This post was written by TechRepublic member dcolbert.
My introduction to the Verizon Droid highlights how unsatisfactory “smartphone” service has been from major wireless carriers – not simply because of the hardware, but because of their own, backwards, greedy practices. Let me explain.
Previously, I owned an HTC XV6800 (TyTN), which was a decent phone with a resistive touch screen, slide-out keyboard, and WinMo 6.1. Now, many of the unsatisfactory things about this phone were related to the hardware. The 2mp camera was horrible, the resistive touch screen was a complete hassle for dialing phones, plus the OS was dated and didn’t support finger navigation, so you pretty much had to use a stylus.
However, I carried an expensive data plan on this phone for a two-year contract, and largely because of Verizon’s Orwellian lock-down policies that cripple hardware features on their phones, I could never utilize the phone to its full capability without either paying extra (double) to unlock additional “services” (disabled hardware features).
For example, Verizon disabled GPS on their early smartphones, and while they retroactively allowed GPS on some smartphones, they never extended that to the XV6800. They alienated a large segment of their gadget-happy subscriber base through this action, for no real good reason (the XV6800 probably also was an insignificant number of total phones on their network, so the logic of upsetting those customers seemed to have little financial incentive).
To me, this is like selling you a car with an 8-cylinder engine but only 4 cylinders are working – and you have to pay more money to unlock the other ones.
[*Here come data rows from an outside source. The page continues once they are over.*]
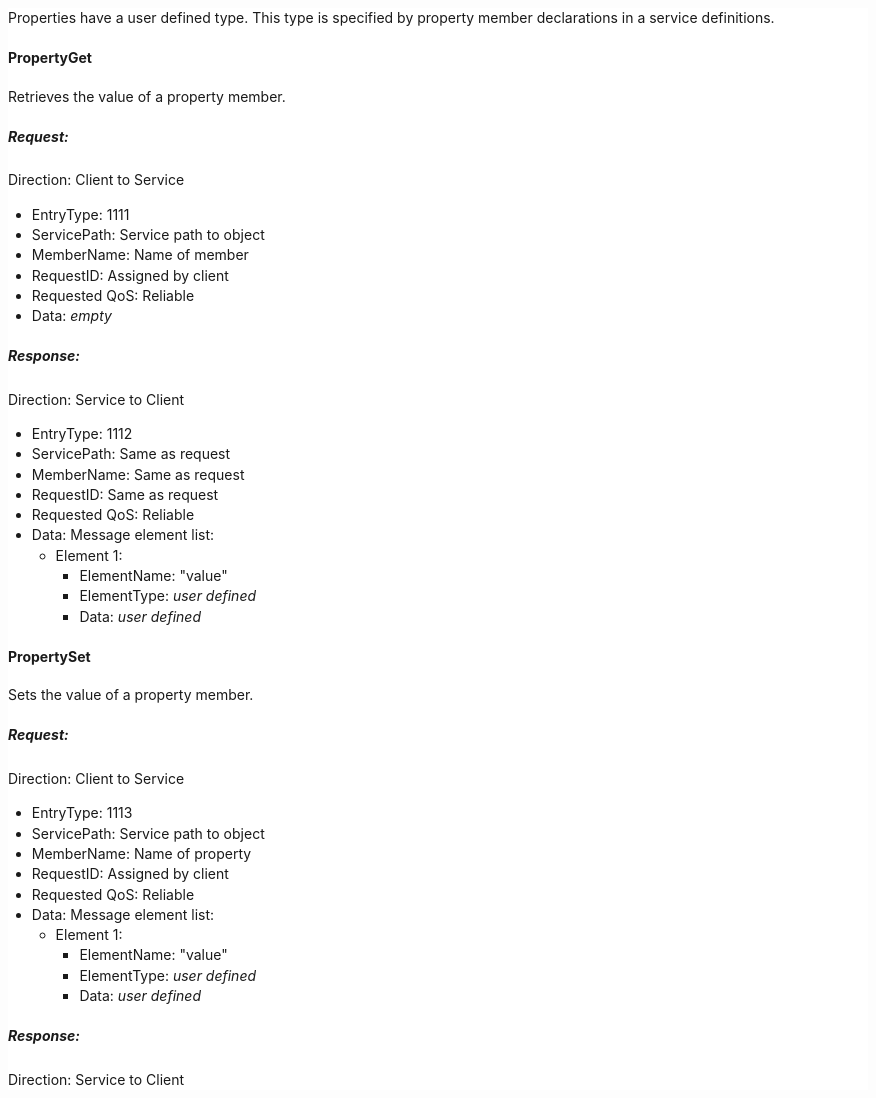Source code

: Properties have a user defined type. This type is specified by property member declarations in a service definitions.

#### PropertyGet

Retrieves the value of a property member.

##### Request:

Direction: Client to Service

* EntryType: 1111
* ServicePath: Service path to object
* MemberName: Name of member
* RequestID: Assigned by client
* Requested QoS: Reliable
* Data: *empty*

##### Response:

Direction: Service to Client

* EntryType: 1112
* ServicePath: Same as request
* MemberName: Same as request
* RequestID: Same as request
* Requested QoS: Reliable
* Data: Message element list:
  * Element 1:
    * ElementName: "value"
    * ElementType: *user defined*
    * Data: *user defined*

#### PropertySet

Sets the value of a property member.

##### Request:

Direction: Client to Service

* EntryType: 1113
* ServicePath: Service path to object
* MemberName: Name of property
* RequestID: Assigned by client
* Requested QoS: Reliable
* Data: Message element list:
  * Element 1:
    * ElementName: "value"
    * ElementType: *user defined*
    * Data: *user defined*

##### Response:

Direction: Service to Client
Oddly enough, this is a model more and more consumers are willing to accept across a broad range of products.
My second complaint is the model of selling an “unlimited” data plan – which is in fact limited to a 5GB cap – and then charging extra to tether to a notebook or PC, even if it never exceeds that “unlimited” 5GB cap, tethered or not.
Verizon argues that GPS and tethering create additional load on their network and therefore need to be charged as premium services. With Assisted GPS, this is true to a certain extent, but again, so few of the GPS-capable phones on the Verizon network are Assisted GPS devices that alienating the owners of those phones makes less sense than simply absorbing the cost of allowing them to enjoy unlocked GPS, like the rest of Verizon’s customers.
With tethering, this is absolutely a fallacious argument. 5GB of “unlimited” data transfer is 5GB of “unlimited” data transfer, regardless of if it occurs on a notebook, phone, desktop, XBox 360, Wii, or any other device that can connect to the Internet. The fact that you can reach 5GB faster on a notebook has merit, but that doesn’t justify charging TWICE as much to allow tethering UP TO that 5GB limit. Charging you for something that you’ve already been charged for is completely unethical – it’s greed, pure and simple.
Many Verizon users, feeling that they’ve been treated unethically by the company, have played a cat and mouse game where they unlock the GPS and use third-party tethering apps to avoid Verizon’s unjustified charges. But why should people have to go through hoops to enable features that are already part of the device that they OWN and that do not cost the company any EXTRA money to enable? The short answer is that they shouldn’t have to.
So, because of this, combined with hardware shortcomings, I found that the Verizon XV6800 didn’t really deliver a significant advantage over a regular smartphone. I contemplated purchasing the new Verizon Droid, but after reflecting on my experience with the XV6800, I decided to cancel my service – and drop my number that I’ve carried since 1987.
Two decisions on Verizon’s part, in particular, helped push me over the edge:
- Raising the price for early termination from $175 to $350
- The decision to continue to charge additional fees for tethering even if the 5GB cap on “unlimited” service was not exceeded
But in a weird twist of fate, the company I work for wanted me to have a cell phone. When I cancelled mine, they provided me with one – a Droid.
Now, the irony here should not be lost on Verizon executives. They consider the Droid a “consumer” phone, and it is. But at the prices they want for the services they offer, I’m not willing to pay those prices as a consumer. Only if my business offers these services will I accept Verizon’s terms. And a lot of IT shops are not going to support the Droid, at least as it exists today.
I hope that a lot more consumers will come to the conclusion I have about smartphones – that $4000 in TCO for a typical smartphone every two years can go to quite a few other things I’d rather pay for. And hopefully businesses will increasingly either demand corporate-secure devices like Blackberries or they only buy smartphones for executive management. If consumers and businesses put the hurt on companies like Verizon, perhaps it will force them to change their ways.